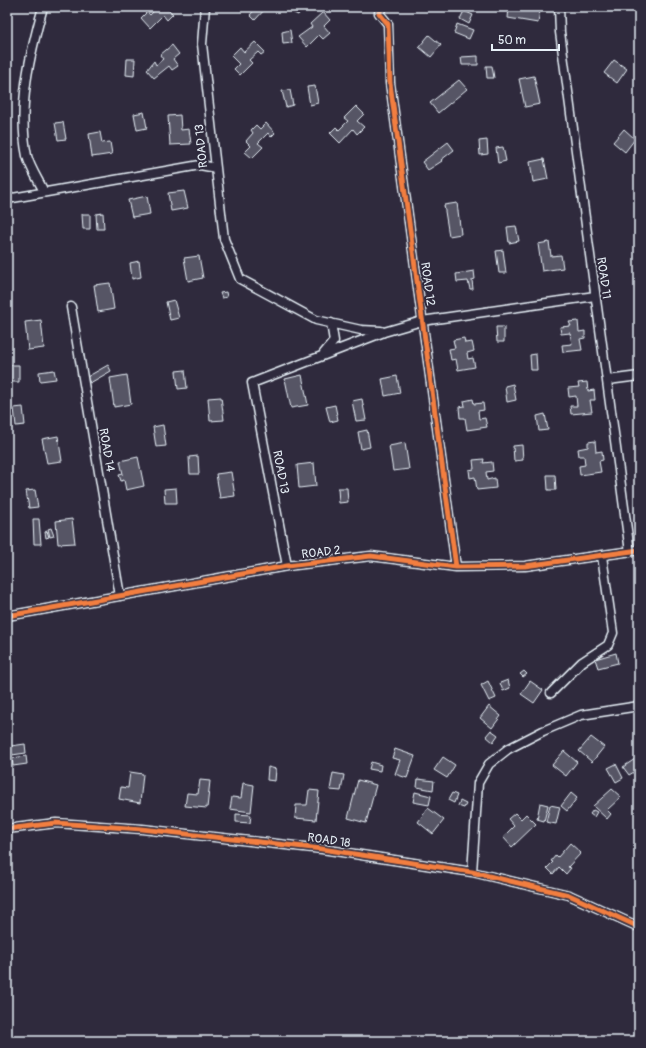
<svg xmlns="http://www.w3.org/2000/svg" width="646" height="1048" viewBox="0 0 646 1048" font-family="Pangolin,sans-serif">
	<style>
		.building { fill: #575565; stroke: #e8f1f8 }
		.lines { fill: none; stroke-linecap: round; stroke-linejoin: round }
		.street-casing { stroke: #e8f1f8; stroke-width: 11 }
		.street { stroke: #2f2a3d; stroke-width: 8 }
		.cycleway-casing { stroke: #2f2a3d; stroke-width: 8 }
		.cycleway { stroke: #f27e40; stroke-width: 5 }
		.labels { text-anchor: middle; stroke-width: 4; stroke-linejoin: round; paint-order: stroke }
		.street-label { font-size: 12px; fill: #e8f1f8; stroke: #2f2a3d }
	</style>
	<rect width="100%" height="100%" fill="#2f2a3d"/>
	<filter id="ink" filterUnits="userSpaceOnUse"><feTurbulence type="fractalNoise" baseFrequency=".025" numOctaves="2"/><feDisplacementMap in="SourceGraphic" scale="8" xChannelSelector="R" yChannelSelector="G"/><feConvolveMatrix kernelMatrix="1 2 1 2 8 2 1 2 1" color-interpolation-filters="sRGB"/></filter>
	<g filter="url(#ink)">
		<path class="building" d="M156 7H166L173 14 167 20 163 15 150 28 141 18 147 12 150 15 157 8Z
			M257 7H267L255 20 250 15Z
			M294 7H302L298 15 292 12Z
			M509 7 540 11 538 23 508 18Z
			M464 11 473 15 469 24 460 19Z
			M323 12 330 20 324 26 330 33 323 39 319 35 307 47 298 37 312 27 310 24Z
			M457 24 473 30 469 39 454 33Z
			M7 28H9L8 41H7Z
			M290 30 292 43 283 44 282 32Z
			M429 35 441 45 431 57 419 47Z
			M255 42 265 52 261 55 258 52 249 60 252 63 240 75 234 69 239 64 231 56 240 47 244 52Z
			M172 45 179 54 173 59 178 66 172 70 169 66 154 78 147 70 154 61 156 65 163 59 160 55Z
			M478 56V65H462L461 57Z
			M127 59H135L134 76 126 75Z
			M614 60 627 69 617 83 604 73Z
			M486 66H492L494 78H487Z
			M534 76 540 104 525 107 519 79Z
			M459 80 467 89 438 113 430 103Z
			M315 86 318 103 310 105 307 87Z
			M290 90 293 105 286 107 282 91Z
			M356 106 364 114 357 121 364 127 357 134 353 129 340 143 330 133 336 127 339 130 348 121 344 118Z
			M144 112 147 128 137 130 134 114Z
			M180 115 181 130 189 129 191 144 170 145 168 116Z
			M63 122 66 139 58 140 55 123Z
			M266 123 275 133 271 137 268 133 258 143 263 147 252 158 245 152 251 146 246 141 253 133 251 130 256 125 260 129Z
			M624 129 635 139 625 152 613 142Z
			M100 132 102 143 110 142 112 154 92 157 89 134Z
			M487 140 488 154 480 155 479 141Z
			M448 142 454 150 441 160 442 161 428 170 422 162Z
			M503 147 506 161 498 163 496 148Z
			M544 159 548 179 533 182 530 162Z
			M184 191 188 208 171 211 168 193Z
			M147 196 150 214 132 217 128 200Z
			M457 203 461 234 449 236 444 205Z
			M103 213 104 229H97L96 214Z
			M82 214H90V229H83Z
			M516 226 519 241 509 243 507 227Z
			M549 242 551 256 561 255 563 268 542 271 538 244Z
			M503 250 506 273H499L496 251Z
			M199 256 203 278 188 281 184 258Z
			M139 261 141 277 132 279 130 263Z
			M474 271 475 279 472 280 473 289H470L468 281 457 282 456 274Z
			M110 283 114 309 98 312 94 285Z
			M226 292 227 297 222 298 220 293Z
			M174 300 179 318 170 320 166 302Z
			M41 320 44 348 28 350 25 322Z
			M578 321 579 332 585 331V338L580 339 582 350 563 352 562 345 572 344 570 333 561 334 560 327 571 326 569 322Z
			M496 327H504V342H497Z
			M464 338 465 343 472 342 474 351 467 353 468 359 473 358 475 367 458 370 456 359 451 360 449 349 455 348 453 340Z
			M536 354 537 370H531L530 355Z
			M9 365H19V382H10Z
			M108 365 111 371 90 383 87 377Z
			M54 370 56 379 40 381 39 372Z
			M185 370 187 388 178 389 176 371Z
			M127 375 131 404 114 407 110 378Z
			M302 375 308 405 291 408 285 379Z
			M397 376 400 393 385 396 382 379Z
			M587 382 588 391 594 390 595 400H590L592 412 571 414 570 406H577L576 396 569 397 568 388 579 387 578 383Z
			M513 384 516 400 507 402 505 386Z
			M221 397 224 420 210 421 208 398Z
			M362 399 366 420 356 421 352 401Z
			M473 399 474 404 483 403 484 410 478 411 479 419 485 418 487 427 467 430 465 418H460L459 407 465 406 464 401Z
			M335 405 338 420 330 422 326 407Z
			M23 407 25 425 16 426 14 408Z
			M545 414 548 430 539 431 537 416Z
			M163 425 166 446 156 447 153 427Z
			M367 430 370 447 361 449 358 432Z
			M58 436 62 461 47 463 42 439Z
			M595 441 596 452 602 451 603 460 599 461 601 472 580 475 579 466 585 465 584 456H579L578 449 588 447V442Z
			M405 443 409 469 393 471 389 446Z
			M522 445 523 460 514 461 513 446Z
			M198 456 199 474H190L189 457Z
			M138 457 144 486 126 490 124 480 121 481 119 475 123 474 120 461Z
			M484 459 483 463 492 462 493 471 486 472 487 480 495 478 496 488 477 490 475 477 470 478 469 470 474 469 473 460Z
			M314 463 316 486 299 488 297 465Z
			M231 472 235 496 220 498 216 474Z
			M547 475H555L556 490H548Z
			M176 488 177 503H165L164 489Z
			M338 488H347L348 502 339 503Z
			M35 490 38 507 29 508 26 491Z
			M33 519H39L41 544H34Z
			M72 519 75 543 58 544 56 521Z
			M51 528 54 536 50 537 48 529Z
			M47 531 49 537 46 538 45 532Z
			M616 653 618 663 598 668 595 659Z
			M524 671 527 674 523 677 520 674Z
			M508 680 510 688 503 691 500 683Z
			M488 681 496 698 489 701 481 685Z
			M530 681 543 690 534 703 521 694Z
			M489 706 501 716 492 728 480 718Z
			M491 730 498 735 493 742 486 736Z
			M591 737 604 747 592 762 579 751Z
			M25 744 26 753 12 755 11 746Z
			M395 749 415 756 407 778 395 774 400 760 392 758Z
			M564 751 577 762 566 776 552 765Z
			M26 756 27 764 13 766 12 758Z
			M443 757 455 765 447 778 434 770Z
			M635 759 639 765V769L629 775 623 767Z
			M371 762 381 765 380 771 369 769Z
			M616 764 623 778 616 782 608 768Z
			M268 767 276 769 275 781 267 780Z
			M130 772 143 774 140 803 119 799 121 787 128 788Z
			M333 773 344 775 341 791 330 790Z
			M418 779 434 781 433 790 417 787Z
			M200 780 210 781 207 808 185 806 187 793 198 794Z
			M358 780 376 785 366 823 348 818Z
			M243 783 254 785 251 812 230 809 232 797 241 798Z
			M612 789 621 797 607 810 611 814 607 819 593 806Z
			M309 790 319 791 316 820 295 818 296 805H307Z
			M415 792 431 796 429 805 413 802Z
			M452 793 457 795 454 803 448 800Z
			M571 793 577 798 567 811 561 806Z
			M460 801 466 804 464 808 458 806Z
			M540 803 548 805 544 821 537 819Z
			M550 805 560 807 556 824 546 822Z
			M428 808 444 820 433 834 418 822Z
			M593 810 597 812 594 817 590 814Z
			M515 813 521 819 526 814 536 824 512 847 503 837 514 826 508 819Z
			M236 814 251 815 250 823 236 822Z
			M570 843 581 853 568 867 571 868 566 874 559 867 553 874 547 868 553 862 551 861 556 855 558 857Z"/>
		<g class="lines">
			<g class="street-casing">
				<path id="street" d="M43 7C30 54 17 107 27 156 30 168 39 181 44 192
					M205 7 202 44 224 239 240 279 316 320 361 330 381 331
					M382 7 379 13 388 24 390 83 456 567
					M559 7 560 32 630 552
					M7 199 200 165 216 168
					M71 307 120 596
					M324 353 334 341 331 323
					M608 380 639 376
					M287 566 252 383 384 332 422 321 595 296
					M7 616 287 566 371 556 456 567 525 566 639 550
					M551 693 582 662 608 645 613 633 602 556
					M7 829 56 823 142 829 322 849 472 872 569 895 639 927
					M472 872 478 783 489 764 508 749 543 731 581 715 639 706"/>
			</g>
			<use href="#street" class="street"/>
			<g class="cycleway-casing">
				<path id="cycleway" d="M382 7 379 13 388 24 390 83 456 567
					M7 616 287 566 371 556 456 567 525 566 639 550
					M7 829 56 823 142 829 322 849 472 872 569 895 639 927"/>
			</g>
			<use href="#cycleway" class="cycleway"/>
		</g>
	</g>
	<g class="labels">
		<g class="street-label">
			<text transform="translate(201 146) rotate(-96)" y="4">ROAD 13</text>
			<text transform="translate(604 278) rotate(82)" y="4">ROAD 11</text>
			<text transform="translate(428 284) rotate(82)" y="4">ROAD 12</text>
			<text transform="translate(107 450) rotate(80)" y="4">ROAD 14</text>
			<text transform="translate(281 472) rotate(79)" y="4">ROAD 13</text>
			<text transform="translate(321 552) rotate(-7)" y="4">ROAD 2</text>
			<text transform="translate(329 840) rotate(8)" y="4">ROAD 18</text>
		</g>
	</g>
	<rect width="646" height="1048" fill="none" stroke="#2f2a3d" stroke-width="24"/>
	<rect x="12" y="12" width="622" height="1024" fill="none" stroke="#e8f1f8" stroke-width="1.5" filter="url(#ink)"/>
	<path d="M492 44v6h67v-6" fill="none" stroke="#e8f1f8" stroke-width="2"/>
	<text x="498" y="44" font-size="12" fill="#e8f1f8" stroke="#2f2a3d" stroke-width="3" paint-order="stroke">50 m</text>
</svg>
======
- EXERCISE DIRECTIONS: Find the string "lines" in the material above. Then copy each line that has it.

- OUTPUT:
		.lines { fill: none; stroke-linecap: round; stroke-linejoin: round }
		<g class="lines">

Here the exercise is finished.